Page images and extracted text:
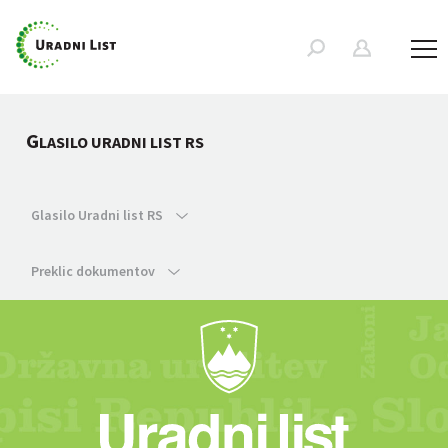
G
LASILO URADNI LIST RS
Glasilo Uradni list RS
Preklic dokumentov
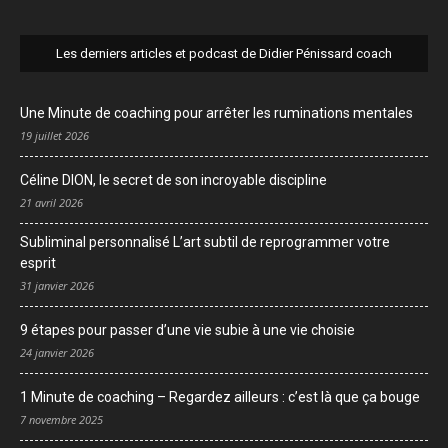
Les derniers articles et podcast de Didier Pénissard coach
Une Minute de coaching pour arrêter les ruminations mentales
19 juillet 2026
Céline DION, le secret de son incroyable discipline
21 avril 2026
Subliminal personnalisé L’art subtil de reprogrammer votre
esprit
31 janvier 2026
9 étapes pour passer d’une vie subie à une vie choisie
24 janvier 2026
1 Minute de coaching – Regardez ailleurs : c’est là que ça bouge
7 novembre 2025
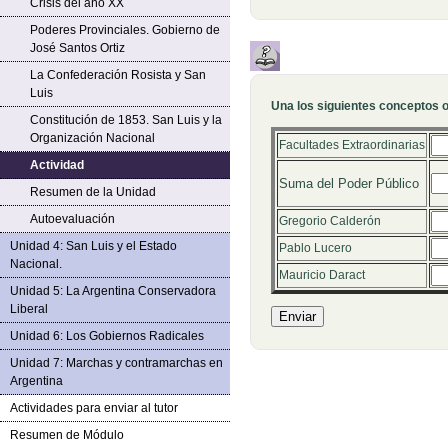
Crisis del año XX
Poderes Provinciales. Gobierno de
José Santos Ortiz
La Confederación Rosista y San
Luis
Una los siguientes conceptos o
Constitución de 1853. San Luis y la
Organización Nacional
Rel
Facultades Extraordinarias
Actividad
Rel
Suma del Poder
Público
Resumen de la Unidad
Autoevaluación
Rel
Gregorio Calderón
Unidad 4: San Luis y el Estado
Rel
Pablo Lucero
Nacional.
Rel
Mauricio Daract
Unidad 5: La Argentina Conservadora
Liberal
Unidad 6: Los Gobiernos Radicales
Unidad 7: Marchas y contramarchas en
Argentina
Actividades para enviar al tutor
Resumen de Módulo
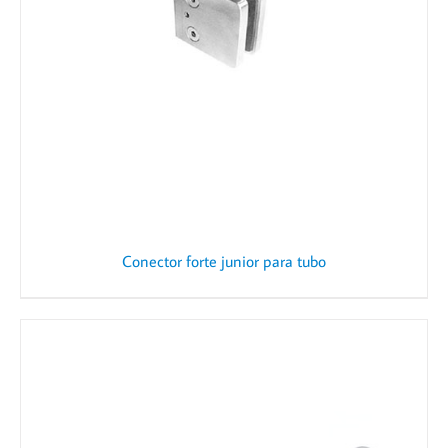
Conector forte junior para tubo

**TASK TO COMPLETE**
The answer is the lines above, word for word, from the first one through the one containing "21 avril 2026"; it includes no pictures.

**SOLVED PROBLEM**
G
LASILO URADNI LIST RS
Glasilo Uradni list RS
Preklic dokumentov
Les derniers articles et podcast de Didier Pénissard coach
Une Minute de coaching pour arrêter les ruminations mentales
19 juillet 2026
Céline DION, le secret de son incroyable discipline
21 avril 2026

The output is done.